Een pandrecht is vergelijkbaar met een hypotheek(recht). Het verschil is dat het bij een hypotheekrecht over onroerende goederen gaat (bijvoorbeeld grond met woonhuis) waar een pandrecht niet op onroerende goederen gevestigd kan worden. Het pandrecht heeft dus niets te maken met een pand (een gebouw), maar met verpanding. Pandrecht kan op verschillende zaken rusten. Je kunt bijvoorbeeld pandrecht vestigen op vervoersmiddelen, inventaris, voorraad, debiteuren maar ook op aandelen.

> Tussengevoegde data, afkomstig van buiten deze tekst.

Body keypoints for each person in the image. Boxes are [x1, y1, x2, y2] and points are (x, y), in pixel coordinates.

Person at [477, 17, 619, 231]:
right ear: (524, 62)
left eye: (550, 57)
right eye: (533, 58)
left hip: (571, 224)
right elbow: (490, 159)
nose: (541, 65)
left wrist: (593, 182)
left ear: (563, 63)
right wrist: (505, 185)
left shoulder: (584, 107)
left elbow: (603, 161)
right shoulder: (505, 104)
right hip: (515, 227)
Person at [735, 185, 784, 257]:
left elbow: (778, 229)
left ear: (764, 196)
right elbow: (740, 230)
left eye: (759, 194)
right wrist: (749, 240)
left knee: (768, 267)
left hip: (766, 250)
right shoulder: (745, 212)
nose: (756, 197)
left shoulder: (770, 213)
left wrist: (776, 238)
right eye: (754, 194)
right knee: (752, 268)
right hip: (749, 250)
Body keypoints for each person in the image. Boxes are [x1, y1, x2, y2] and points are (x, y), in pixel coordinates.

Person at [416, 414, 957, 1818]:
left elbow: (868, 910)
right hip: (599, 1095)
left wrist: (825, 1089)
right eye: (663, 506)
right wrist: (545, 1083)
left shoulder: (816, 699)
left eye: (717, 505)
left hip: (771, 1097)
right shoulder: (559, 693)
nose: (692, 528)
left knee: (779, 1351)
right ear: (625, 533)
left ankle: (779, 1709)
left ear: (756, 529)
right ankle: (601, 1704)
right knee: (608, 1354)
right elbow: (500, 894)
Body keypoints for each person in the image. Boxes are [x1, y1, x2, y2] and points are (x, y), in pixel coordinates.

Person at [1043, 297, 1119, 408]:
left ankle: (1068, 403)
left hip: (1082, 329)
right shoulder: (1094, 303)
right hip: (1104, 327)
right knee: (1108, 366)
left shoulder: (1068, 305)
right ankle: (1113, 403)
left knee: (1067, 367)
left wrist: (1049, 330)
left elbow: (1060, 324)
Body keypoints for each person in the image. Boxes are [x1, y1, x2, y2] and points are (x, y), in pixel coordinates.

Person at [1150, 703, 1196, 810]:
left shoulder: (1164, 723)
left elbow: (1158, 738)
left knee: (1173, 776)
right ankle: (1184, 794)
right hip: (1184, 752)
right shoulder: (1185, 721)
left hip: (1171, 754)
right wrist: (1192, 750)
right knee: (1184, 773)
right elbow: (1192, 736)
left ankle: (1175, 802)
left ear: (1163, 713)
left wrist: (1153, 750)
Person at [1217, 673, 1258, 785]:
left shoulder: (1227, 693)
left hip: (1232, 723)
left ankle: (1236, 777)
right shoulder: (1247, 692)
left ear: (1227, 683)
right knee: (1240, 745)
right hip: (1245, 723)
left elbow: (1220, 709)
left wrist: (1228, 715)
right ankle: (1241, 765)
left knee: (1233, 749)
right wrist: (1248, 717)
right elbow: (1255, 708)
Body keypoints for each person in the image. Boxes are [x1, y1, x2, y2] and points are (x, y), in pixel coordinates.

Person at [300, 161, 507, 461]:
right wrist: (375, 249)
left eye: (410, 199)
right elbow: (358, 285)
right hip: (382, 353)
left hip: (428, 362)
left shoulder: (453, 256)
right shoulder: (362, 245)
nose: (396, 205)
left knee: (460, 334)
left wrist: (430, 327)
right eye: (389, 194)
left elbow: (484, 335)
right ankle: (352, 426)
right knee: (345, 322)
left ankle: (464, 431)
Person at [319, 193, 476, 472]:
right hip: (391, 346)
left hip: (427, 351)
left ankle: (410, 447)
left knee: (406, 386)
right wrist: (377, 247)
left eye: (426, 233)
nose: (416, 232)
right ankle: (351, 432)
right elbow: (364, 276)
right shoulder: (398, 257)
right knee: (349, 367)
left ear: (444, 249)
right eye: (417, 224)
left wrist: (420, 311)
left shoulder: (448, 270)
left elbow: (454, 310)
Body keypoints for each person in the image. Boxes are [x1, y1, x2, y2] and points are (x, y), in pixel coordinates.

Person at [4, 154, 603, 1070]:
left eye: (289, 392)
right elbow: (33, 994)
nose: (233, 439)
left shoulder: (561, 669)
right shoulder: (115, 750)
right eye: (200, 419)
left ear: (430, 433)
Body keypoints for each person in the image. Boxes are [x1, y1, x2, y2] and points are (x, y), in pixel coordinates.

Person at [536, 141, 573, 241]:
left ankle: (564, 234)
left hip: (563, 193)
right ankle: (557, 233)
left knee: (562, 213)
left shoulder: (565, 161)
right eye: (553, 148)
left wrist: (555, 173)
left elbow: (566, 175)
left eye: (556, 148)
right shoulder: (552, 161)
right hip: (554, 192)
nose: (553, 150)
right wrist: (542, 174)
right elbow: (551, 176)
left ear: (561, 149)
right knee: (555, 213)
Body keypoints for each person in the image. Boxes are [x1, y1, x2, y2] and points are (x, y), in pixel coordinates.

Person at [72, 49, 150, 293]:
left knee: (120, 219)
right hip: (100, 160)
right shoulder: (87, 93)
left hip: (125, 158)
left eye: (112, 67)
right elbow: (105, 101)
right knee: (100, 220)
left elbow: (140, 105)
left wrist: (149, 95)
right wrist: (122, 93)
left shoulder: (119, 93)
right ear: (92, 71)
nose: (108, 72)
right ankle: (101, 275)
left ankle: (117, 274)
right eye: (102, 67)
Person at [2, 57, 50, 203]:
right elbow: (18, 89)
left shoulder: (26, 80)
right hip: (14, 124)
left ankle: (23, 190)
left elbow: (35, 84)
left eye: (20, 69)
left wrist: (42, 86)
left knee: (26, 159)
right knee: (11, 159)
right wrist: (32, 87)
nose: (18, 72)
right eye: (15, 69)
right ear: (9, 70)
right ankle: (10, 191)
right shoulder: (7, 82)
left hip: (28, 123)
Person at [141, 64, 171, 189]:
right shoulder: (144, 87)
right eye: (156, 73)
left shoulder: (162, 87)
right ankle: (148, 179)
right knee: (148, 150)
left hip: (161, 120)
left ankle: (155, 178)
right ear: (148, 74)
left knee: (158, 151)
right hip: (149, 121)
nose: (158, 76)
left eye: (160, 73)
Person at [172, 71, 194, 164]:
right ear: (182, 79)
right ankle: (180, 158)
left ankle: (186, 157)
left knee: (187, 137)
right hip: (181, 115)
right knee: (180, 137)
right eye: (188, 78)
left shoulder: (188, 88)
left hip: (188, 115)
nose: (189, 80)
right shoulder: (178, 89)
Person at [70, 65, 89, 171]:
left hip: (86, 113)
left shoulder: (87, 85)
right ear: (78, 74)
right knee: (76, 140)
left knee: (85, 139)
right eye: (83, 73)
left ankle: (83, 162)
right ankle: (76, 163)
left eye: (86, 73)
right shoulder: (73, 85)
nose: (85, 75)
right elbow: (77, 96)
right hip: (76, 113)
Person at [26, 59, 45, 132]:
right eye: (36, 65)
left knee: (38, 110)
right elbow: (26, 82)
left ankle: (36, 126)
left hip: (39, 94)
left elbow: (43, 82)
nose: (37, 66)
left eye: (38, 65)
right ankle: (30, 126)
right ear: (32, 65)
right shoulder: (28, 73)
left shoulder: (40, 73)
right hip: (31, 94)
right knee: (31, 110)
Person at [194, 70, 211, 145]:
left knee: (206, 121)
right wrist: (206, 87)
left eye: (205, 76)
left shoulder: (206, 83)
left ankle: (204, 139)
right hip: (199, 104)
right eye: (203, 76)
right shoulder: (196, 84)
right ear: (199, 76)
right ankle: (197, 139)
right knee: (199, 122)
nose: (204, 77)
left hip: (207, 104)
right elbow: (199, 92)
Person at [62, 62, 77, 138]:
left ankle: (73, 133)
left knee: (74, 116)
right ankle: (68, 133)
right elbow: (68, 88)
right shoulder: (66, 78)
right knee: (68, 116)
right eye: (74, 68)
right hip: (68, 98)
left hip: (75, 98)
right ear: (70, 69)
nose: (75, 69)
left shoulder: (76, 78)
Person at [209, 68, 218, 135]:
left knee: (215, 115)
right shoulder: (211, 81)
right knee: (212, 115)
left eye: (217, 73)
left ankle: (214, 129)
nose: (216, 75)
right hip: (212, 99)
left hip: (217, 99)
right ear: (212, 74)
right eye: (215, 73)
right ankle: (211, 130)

Het doel van het vestigen van een pandrecht is de zekerheid dat een vordering wordt voldaan, ook bij een eventueel faillissement van de schuldenaar. Daarom vestigt een bank bij het verstrekken van een (werkkapitaal)financiering in de regel pandrechten (op inventaris, voorraad en debiteuren).
Je kunt binnen jouw structuur ook pandrechten vestigen voor vorderingen die je hebt. Wanneer jouw holding bijvoorbeeld een vordering heeft op de werkmaatschappij kun je hiervoor pandrechten bedingen als zekerheid. Wanneer de werkmaatschappij dan failliet gaat, kan de holding haar vordering verhalen onder het pandrecht (nog voor de belastingdienst, curator en het UWV). Het vestigen van pandrecht dient alsdan wel op de juiste wijze te hebben plaatsgevonden.